Below is some data. Retype exactly the lines starting at the one with "position:absolute; top:0; left:0;" and ending at the one with "position:absolute; left:24px; top:12px;".

Screenshot and code edit data
==========
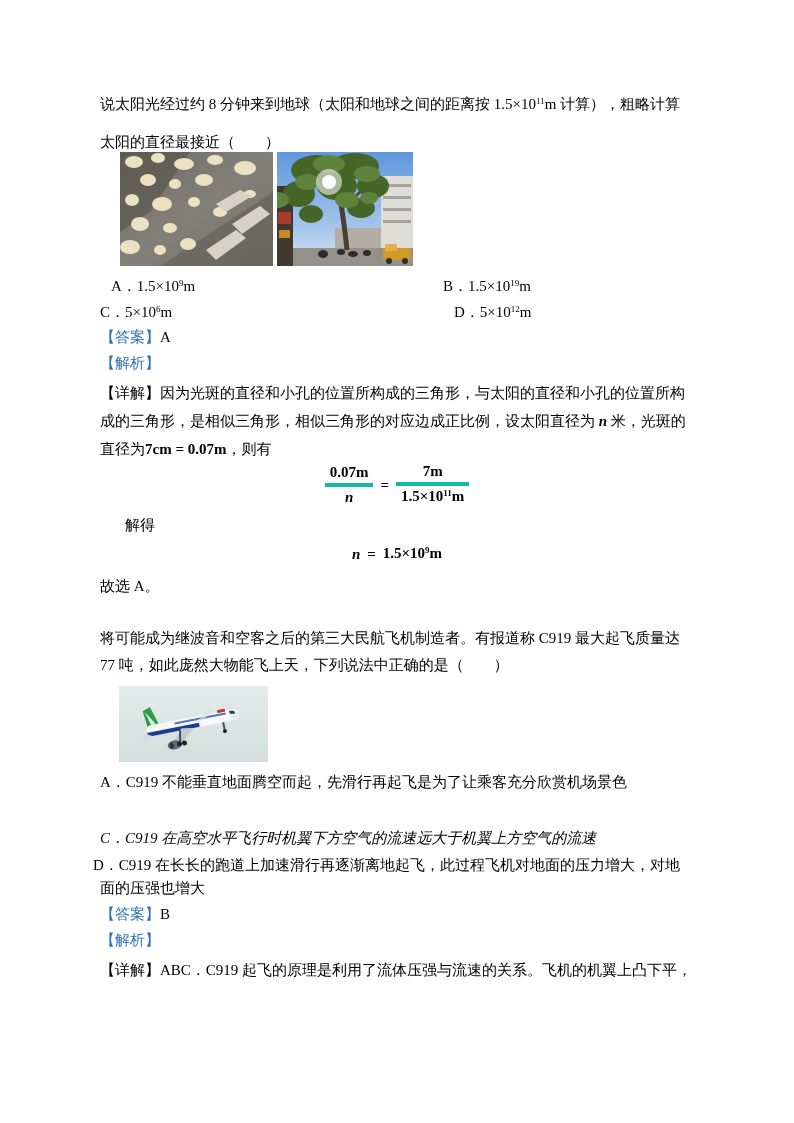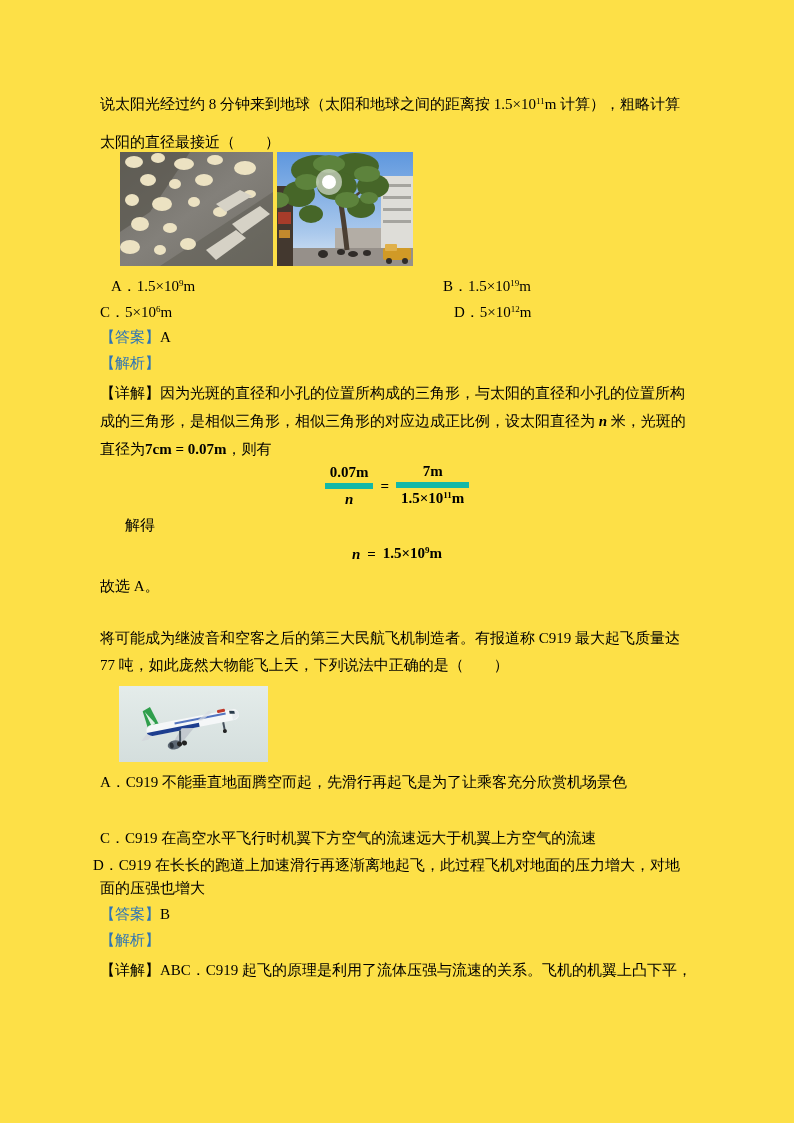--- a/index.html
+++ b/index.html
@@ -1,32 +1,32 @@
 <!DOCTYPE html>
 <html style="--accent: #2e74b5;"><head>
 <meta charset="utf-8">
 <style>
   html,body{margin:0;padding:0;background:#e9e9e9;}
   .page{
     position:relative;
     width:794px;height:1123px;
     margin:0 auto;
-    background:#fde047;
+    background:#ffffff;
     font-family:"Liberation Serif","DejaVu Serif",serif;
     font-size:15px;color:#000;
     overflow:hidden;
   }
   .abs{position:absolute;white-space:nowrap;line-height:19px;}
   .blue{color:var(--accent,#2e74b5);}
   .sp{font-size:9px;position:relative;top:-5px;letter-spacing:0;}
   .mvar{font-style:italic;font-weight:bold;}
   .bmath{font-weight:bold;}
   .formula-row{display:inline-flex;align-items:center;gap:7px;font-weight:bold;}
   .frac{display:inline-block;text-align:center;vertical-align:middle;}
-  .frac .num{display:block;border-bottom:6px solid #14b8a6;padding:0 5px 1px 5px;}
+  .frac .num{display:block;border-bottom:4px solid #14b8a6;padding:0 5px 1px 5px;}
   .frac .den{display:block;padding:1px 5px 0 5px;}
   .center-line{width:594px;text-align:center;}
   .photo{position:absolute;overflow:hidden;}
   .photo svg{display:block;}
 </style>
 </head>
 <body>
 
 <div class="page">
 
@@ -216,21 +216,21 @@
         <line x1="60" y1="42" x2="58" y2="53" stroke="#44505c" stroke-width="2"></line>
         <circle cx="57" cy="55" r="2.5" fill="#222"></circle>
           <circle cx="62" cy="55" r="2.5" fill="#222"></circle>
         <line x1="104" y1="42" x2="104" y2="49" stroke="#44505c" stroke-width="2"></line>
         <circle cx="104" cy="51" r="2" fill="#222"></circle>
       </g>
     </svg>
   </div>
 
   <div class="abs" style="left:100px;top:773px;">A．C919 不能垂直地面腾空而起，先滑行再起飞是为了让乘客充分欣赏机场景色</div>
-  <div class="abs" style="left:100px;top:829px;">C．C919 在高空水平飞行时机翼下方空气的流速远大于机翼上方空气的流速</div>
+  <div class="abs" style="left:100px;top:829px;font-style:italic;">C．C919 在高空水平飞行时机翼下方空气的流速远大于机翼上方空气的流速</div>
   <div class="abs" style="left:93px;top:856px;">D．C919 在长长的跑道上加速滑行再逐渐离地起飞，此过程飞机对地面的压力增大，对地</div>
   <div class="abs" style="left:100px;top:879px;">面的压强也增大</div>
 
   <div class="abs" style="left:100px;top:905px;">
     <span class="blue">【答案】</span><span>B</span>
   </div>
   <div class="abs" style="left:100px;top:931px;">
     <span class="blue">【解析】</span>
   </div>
==========
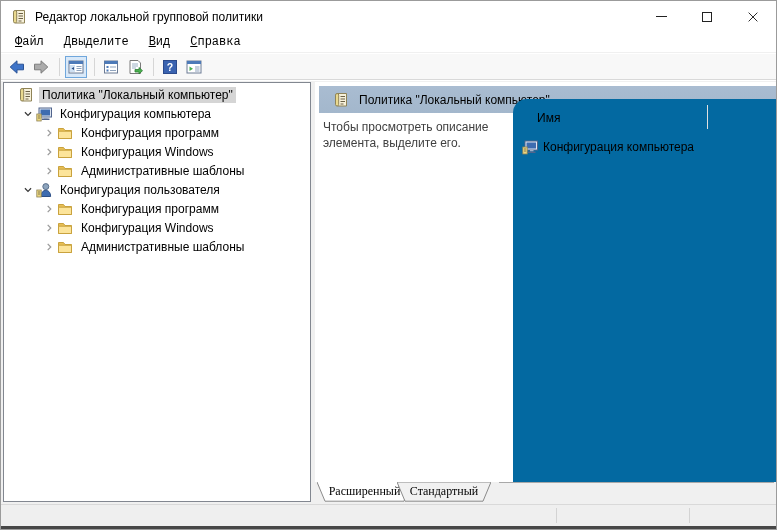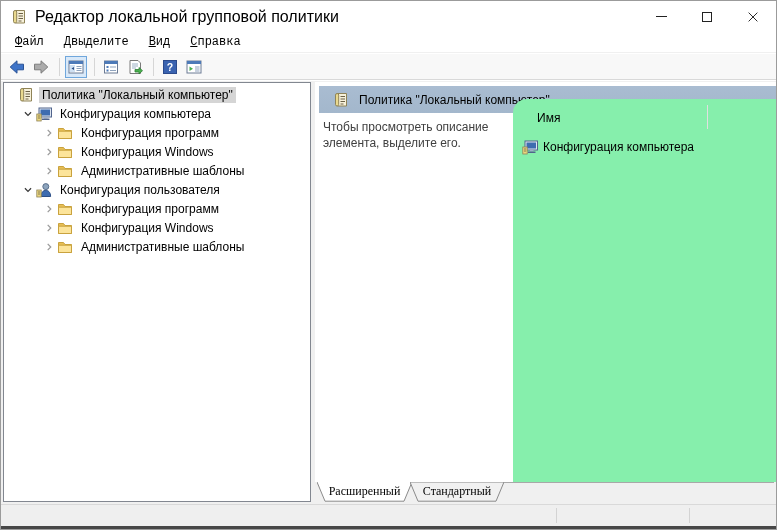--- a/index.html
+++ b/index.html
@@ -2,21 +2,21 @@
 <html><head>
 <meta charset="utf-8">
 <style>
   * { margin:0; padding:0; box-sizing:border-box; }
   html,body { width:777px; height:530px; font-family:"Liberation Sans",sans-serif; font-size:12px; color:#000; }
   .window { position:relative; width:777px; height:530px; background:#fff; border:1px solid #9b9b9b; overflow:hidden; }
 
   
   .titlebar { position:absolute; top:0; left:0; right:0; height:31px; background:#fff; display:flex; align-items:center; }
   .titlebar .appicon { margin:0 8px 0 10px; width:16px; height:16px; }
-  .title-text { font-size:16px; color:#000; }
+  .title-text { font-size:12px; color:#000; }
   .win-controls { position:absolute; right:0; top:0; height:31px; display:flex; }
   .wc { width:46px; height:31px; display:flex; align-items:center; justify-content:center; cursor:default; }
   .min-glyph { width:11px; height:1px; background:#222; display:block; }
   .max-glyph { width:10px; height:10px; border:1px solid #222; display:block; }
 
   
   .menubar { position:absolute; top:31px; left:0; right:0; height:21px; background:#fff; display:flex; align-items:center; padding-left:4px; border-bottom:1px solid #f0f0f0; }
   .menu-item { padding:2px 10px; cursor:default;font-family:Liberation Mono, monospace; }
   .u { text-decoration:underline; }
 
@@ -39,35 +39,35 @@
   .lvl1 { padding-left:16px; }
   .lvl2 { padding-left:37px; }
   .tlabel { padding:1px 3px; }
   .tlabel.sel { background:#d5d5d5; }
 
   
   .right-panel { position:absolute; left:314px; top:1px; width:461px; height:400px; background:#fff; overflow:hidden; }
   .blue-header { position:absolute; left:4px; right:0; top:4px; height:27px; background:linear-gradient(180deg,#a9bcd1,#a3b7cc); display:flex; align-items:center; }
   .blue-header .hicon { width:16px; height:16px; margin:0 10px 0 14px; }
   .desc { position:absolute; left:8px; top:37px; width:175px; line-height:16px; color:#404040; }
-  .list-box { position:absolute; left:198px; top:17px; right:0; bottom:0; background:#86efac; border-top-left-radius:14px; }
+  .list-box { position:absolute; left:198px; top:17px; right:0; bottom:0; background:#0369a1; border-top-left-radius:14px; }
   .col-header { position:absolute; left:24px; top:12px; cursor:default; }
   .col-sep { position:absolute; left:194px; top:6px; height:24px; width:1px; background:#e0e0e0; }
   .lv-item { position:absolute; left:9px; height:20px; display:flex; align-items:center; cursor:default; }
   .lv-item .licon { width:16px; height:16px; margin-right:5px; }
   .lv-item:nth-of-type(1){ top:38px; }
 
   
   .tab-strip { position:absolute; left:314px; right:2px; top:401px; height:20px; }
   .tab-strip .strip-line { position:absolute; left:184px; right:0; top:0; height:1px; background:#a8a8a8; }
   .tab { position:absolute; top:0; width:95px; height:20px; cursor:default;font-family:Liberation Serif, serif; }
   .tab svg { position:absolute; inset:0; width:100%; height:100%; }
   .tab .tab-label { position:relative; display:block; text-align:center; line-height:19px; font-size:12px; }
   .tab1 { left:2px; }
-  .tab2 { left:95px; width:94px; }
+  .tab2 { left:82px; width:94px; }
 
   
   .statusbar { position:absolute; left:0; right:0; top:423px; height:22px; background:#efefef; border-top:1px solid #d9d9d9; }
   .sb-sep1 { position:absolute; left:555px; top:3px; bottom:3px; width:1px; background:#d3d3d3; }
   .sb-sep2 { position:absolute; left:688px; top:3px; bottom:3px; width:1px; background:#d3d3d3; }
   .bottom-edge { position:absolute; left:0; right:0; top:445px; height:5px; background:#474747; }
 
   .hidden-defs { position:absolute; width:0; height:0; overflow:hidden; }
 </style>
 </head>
==========
**RESULT FOR THIS TASK**
   .titlebar { position:absolute; top:0; left:0; right:0; height:31px; background:#fff; display:flex; align-items:center; }
   .titlebar .appicon { margin:0 8px 0 10px; width:16px; height:16px; }
-  .title-text { font-size:16px; color:#000; }
+  .title-text { font-size:12px; color:#000; }
   .win-controls { position:absolute; right:0; top:0; height:31px; display:flex; }
   .wc { width:46px; height:31px; display:flex; align-items:center; justify-content:center; cursor:default; }
   .min-glyph { width:11px; height:1px; background:#222; display:block; }
   .max-glyph { width:10px; height:10px; border:1px solid #222; display:block; }
 
   
   .menubar { position:absolute; top:31px; left:0; right:0; height:21px; background:#fff; display:flex; align-items:center; padding-left:4px; border-bottom:1px solid #f0f0f0; }
   .menu-item { padding:2px 10px; cursor:default;font-family:Liberation Mono, monospace; }
   .u { text-decoration:underline; }
 
@@ -39,35 +39,35 @@
   .lvl1 { padding-left:16px; }
   .lvl2 { padding-left:37px; }
   .tlabel { padding:1px 3px; }
   .tlabel.sel { background:#d5d5d5; }
 
   
   .right-panel { position:absolute; left:314px; top:1px; width:461px; height:400px; background:#fff; overflow:hidden; }
   .blue-header { position:absolute; left:4px; right:0; top:4px; height:27px; background:linear-gradient(180deg,#a9bcd1,#a3b7cc); display:flex; align-items:center; }
   .blue-header .hicon { width:16px; height:16px; margin:0 10px 0 14px; }
   .desc { position:absolute; left:8px; top:37px; width:175px; line-height:16px; color:#404040; }
-  .list-box { position:absolute; left:198px; top:17px; right:0; bottom:0; background:#86efac; border-top-left-radius:14px; }
+  .list-box { position:absolute; left:198px; top:17px; right:0; bottom:0; background:#0369a1; border-top-left-radius:14px; }
   .col-header { position:absolute; left:24px; top:12px; cursor:default; }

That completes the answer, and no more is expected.